◆ **Work instruction**
Extract the full set of records that follows, word for word.

===

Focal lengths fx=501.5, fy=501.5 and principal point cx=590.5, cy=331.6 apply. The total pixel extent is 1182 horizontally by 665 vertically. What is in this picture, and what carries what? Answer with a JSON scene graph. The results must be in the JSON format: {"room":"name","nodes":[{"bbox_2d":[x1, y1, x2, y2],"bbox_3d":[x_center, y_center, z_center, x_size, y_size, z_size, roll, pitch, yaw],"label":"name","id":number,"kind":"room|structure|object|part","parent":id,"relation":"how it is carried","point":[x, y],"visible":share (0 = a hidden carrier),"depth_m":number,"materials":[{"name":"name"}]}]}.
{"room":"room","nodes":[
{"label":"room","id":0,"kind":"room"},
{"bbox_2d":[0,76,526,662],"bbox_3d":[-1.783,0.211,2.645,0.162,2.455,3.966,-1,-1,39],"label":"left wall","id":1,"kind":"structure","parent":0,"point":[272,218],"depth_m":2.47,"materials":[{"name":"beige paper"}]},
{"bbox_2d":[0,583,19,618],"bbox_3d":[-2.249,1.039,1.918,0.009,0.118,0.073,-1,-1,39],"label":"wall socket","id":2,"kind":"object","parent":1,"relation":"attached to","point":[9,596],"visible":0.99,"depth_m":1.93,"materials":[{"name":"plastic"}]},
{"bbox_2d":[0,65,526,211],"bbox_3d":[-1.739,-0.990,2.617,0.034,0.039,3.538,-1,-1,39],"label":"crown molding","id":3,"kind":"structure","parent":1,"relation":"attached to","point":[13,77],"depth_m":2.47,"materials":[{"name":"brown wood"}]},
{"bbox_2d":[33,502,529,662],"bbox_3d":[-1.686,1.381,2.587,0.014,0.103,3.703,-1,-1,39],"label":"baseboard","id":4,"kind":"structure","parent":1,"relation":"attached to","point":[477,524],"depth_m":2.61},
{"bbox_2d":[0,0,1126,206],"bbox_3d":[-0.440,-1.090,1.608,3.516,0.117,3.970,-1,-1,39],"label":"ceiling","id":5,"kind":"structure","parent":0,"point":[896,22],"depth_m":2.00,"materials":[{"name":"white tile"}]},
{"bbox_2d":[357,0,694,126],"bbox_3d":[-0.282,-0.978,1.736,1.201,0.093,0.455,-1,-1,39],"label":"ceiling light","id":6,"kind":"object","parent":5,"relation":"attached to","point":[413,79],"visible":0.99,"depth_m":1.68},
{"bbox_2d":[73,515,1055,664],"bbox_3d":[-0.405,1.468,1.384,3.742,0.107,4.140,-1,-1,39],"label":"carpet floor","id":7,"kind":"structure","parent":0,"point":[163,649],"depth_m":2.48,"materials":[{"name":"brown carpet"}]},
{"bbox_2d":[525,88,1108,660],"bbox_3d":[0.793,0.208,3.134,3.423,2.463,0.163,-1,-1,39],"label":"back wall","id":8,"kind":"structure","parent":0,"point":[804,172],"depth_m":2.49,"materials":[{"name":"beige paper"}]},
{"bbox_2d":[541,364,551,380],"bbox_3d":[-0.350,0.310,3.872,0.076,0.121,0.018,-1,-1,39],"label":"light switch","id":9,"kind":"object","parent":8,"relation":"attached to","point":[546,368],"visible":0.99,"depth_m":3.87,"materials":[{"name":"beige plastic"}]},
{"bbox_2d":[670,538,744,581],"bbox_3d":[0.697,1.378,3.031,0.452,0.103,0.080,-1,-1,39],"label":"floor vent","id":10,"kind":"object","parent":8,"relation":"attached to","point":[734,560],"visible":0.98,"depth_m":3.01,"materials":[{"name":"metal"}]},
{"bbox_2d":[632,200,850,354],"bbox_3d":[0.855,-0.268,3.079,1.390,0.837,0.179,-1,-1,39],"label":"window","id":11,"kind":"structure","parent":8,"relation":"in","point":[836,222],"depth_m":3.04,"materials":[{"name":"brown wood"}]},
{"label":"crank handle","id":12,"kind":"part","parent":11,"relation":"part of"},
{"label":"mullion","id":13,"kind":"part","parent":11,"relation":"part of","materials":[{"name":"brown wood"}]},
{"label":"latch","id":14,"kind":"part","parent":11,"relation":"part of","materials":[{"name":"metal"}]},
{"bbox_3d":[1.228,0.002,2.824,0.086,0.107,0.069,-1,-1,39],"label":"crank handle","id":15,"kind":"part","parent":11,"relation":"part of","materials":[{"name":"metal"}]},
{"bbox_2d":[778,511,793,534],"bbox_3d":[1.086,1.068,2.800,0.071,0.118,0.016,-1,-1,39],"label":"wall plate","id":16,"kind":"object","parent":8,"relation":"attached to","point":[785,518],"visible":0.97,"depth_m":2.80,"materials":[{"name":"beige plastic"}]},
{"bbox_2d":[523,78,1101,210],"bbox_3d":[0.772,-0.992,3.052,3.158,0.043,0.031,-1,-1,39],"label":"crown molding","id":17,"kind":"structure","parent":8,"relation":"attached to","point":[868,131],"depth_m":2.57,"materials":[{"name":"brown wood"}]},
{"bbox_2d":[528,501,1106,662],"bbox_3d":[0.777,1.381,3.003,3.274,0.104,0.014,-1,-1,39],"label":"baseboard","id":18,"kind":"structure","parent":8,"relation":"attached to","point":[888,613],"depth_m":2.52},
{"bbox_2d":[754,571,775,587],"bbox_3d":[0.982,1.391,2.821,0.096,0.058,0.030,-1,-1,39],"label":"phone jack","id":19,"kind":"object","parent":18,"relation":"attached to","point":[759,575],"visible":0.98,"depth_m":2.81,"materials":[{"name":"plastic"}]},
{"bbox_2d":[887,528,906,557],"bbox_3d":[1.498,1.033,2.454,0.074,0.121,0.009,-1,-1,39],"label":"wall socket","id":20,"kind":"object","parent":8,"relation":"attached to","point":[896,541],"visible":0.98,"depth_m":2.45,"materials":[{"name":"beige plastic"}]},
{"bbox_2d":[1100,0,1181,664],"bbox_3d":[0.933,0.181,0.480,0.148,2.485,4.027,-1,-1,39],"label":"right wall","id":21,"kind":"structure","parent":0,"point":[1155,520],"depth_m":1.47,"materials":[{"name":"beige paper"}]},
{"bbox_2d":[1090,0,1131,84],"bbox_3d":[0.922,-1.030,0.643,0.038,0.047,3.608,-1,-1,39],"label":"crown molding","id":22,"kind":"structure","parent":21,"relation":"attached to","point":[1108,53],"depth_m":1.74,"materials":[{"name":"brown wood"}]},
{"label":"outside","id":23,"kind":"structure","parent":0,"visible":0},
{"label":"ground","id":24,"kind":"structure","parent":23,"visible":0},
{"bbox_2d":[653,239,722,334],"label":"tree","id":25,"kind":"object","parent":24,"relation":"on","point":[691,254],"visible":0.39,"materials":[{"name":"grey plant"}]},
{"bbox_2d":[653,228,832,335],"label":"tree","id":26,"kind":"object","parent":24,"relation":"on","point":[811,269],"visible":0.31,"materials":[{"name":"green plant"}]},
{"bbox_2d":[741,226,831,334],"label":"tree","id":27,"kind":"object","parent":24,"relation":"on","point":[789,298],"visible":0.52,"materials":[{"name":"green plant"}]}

===

◆ **Completed exercise**
Focal lengths fx=501.5, fy=501.5 and principal point cx=590.5, cy=331.6 apply. The total pixel extent is 1182 horizontally by 665 vertically. What is in this picture, and what carries what? Answer with a JSON scene graph. The results must be in the JSON format: {"room":"name","nodes":[{"bbox_2d":[x1, y1, x2, y2],"bbox_3d":[x_center, y_center, z_center, x_size, y_size, z_size, roll, pitch, yaw],"label":"name","id":number,"kind":"room|structure|object|part","parent":id,"relation":"how it is carried","point":[x, y],"visible":share (0 = a hidden carrier),"depth_m":number,"materials":[{"name":"name"}]}]}.
{"room":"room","nodes":[
{"label":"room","id":0,"kind":"room"},
{"bbox_2d":[0,76,526,662],"bbox_3d":[-1.783,0.211,2.645,0.162,2.455,3.966,-1,-1,39],"label":"left wall","id":1,"kind":"structure","parent":0,"point":[272,218],"depth_m":2.47,"materials":[{"name":"beige paper"}]},
{"bbox_2d":[0,583,19,618],"bbox_3d":[-2.249,1.039,1.918,0.009,0.118,0.073,-1,-1,39],"label":"wall socket","id":2,"kind":"object","parent":1,"relation":"attached to","point":[9,596],"visible":0.99,"depth_m":1.93,"materials":[{"name":"plastic"}]},
{"bbox_2d":[0,65,526,211],"bbox_3d":[-1.739,-0.990,2.617,0.034,0.039,3.538,-1,-1,39],"label":"crown molding","id":3,"kind":"structure","parent":1,"relation":"attached to","point":[13,77],"depth_m":2.47,"materials":[{"name":"brown wood"}]},
{"bbox_2d":[33,502,529,662],"bbox_3d":[-1.686,1.381,2.587,0.014,0.103,3.703,-1,-1,39],"label":"baseboard","id":4,"kind":"structure","parent":1,"relation":"attached to","point":[477,524],"depth_m":2.61},
{"bbox_2d":[0,0,1126,206],"bbox_3d":[-0.440,-1.090,1.608,3.516,0.117,3.970,-1,-1,39],"label":"ceiling","id":5,"kind":"structure","parent":0,"point":[896,22],"depth_m":2.00,"materials":[{"name":"white tile"}]},
{"bbox_2d":[357,0,694,126],"bbox_3d":[-0.282,-0.978,1.736,1.201,0.093,0.455,-1,-1,39],"label":"ceiling light","id":6,"kind":"object","parent":5,"relation":"attached to","point":[413,79],"visible":0.99,"depth_m":1.68},
{"bbox_2d":[73,515,1055,664],"bbox_3d":[-0.405,1.468,1.384,3.742,0.107,4.140,-1,-1,39],"label":"carpet floor","id":7,"kind":"structure","parent":0,"point":[163,649],"depth_m":2.48,"materials":[{"name":"brown carpet"}]},
{"bbox_2d":[525,88,1108,660],"bbox_3d":[0.793,0.208,3.134,3.423,2.463,0.163,-1,-1,39],"label":"back wall","id":8,"kind":"structure","parent":0,"point":[804,172],"depth_m":2.49,"materials":[{"name":"beige paper"}]},
{"bbox_2d":[541,364,551,380],"bbox_3d":[-0.350,0.310,3.872,0.076,0.121,0.018,-1,-1,39],"label":"light switch","id":9,"kind":"object","parent":8,"relation":"attached to","point":[546,368],"visible":0.99,"depth_m":3.87,"materials":[{"name":"beige plastic"}]},
{"bbox_2d":[670,538,744,581],"bbox_3d":[0.697,1.378,3.031,0.452,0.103,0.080,-1,-1,39],"label":"floor vent","id":10,"kind":"object","parent":8,"relation":"attached to","point":[734,560],"visible":0.98,"depth_m":3.01,"materials":[{"name":"metal"}]},
{"bbox_2d":[632,200,850,354],"bbox_3d":[0.855,-0.268,3.079,1.390,0.837,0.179,-1,-1,39],"label":"window","id":11,"kind":"structure","parent":8,"relation":"in","point":[836,222],"depth_m":3.04,"materials":[{"name":"brown wood"}]},
{"label":"crank handle","id":12,"kind":"part","parent":11,"relation":"part of"},
{"label":"mullion","id":13,"kind":"part","parent":11,"relation":"part of","materials":[{"name":"brown wood"}]},
{"label":"latch","id":14,"kind":"part","parent":11,"relation":"part of","materials":[{"name":"metal"}]},
{"bbox_3d":[1.228,0.002,2.824,0.086,0.107,0.069,-1,-1,39],"label":"crank handle","id":15,"kind":"part","parent":11,"relation":"part of","materials":[{"name":"metal"}]},
{"bbox_2d":[778,511,793,534],"bbox_3d":[1.086,1.068,2.800,0.071,0.118,0.016,-1,-1,39],"label":"wall plate","id":16,"kind":"object","parent":8,"relation":"attached to","point":[785,518],"visible":0.97,"depth_m":2.80,"materials":[{"name":"beige plastic"}]},
{"bbox_2d":[523,78,1101,210],"bbox_3d":[0.772,-0.992,3.052,3.158,0.043,0.031,-1,-1,39],"label":"crown molding","id":17,"kind":"structure","parent":8,"relation":"attached to","point":[868,131],"depth_m":2.57,"materials":[{"name":"brown wood"}]},
{"bbox_2d":[528,501,1106,662],"bbox_3d":[0.777,1.381,3.003,3.274,0.104,0.014,-1,-1,39],"label":"baseboard","id":18,"kind":"structure","parent":8,"relation":"attached to","point":[888,613],"depth_m":2.52},
{"bbox_2d":[754,571,775,587],"bbox_3d":[0.982,1.391,2.821,0.096,0.058,0.030,-1,-1,39],"label":"phone jack","id":19,"kind":"object","parent":18,"relation":"attached to","point":[759,575],"visible":0.98,"depth_m":2.81,"materials":[{"name":"plastic"}]},
{"bbox_2d":[887,528,906,557],"bbox_3d":[1.498,1.033,2.454,0.074,0.121,0.009,-1,-1,39],"label":"wall socket","id":20,"kind":"object","parent":8,"relation":"attached to","point":[896,541],"visible":0.98,"depth_m":2.45,"materials":[{"name":"beige plastic"}]},
{"bbox_2d":[1100,0,1181,664],"bbox_3d":[0.933,0.181,0.480,0.148,2.485,4.027,-1,-1,39],"label":"right wall","id":21,"kind":"structure","parent":0,"point":[1155,520],"depth_m":1.47,"materials":[{"name":"beige paper"}]},
{"bbox_2d":[1090,0,1131,84],"bbox_3d":[0.922,-1.030,0.643,0.038,0.047,3.608,-1,-1,39],"label":"crown molding","id":22,"kind":"structure","parent":21,"relation":"attached to","point":[1108,53],"depth_m":1.74,"materials":[{"name":"brown wood"}]},
{"label":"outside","id":23,"kind":"structure","parent":0,"visible":0},
{"label":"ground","id":24,"kind":"structure","parent":23,"visible":0},
{"bbox_2d":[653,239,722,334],"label":"tree","id":25,"kind":"object","parent":24,"relation":"on","point":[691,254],"visible":0.39,"materials":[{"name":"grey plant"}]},
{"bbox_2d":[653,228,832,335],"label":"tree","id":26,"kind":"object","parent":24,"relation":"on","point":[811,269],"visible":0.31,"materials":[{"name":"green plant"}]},
{"bbox_2d":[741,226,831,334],"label":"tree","id":27,"kind":"object","parent":24,"relation":"on","point":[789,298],"visible":0.52,"materials":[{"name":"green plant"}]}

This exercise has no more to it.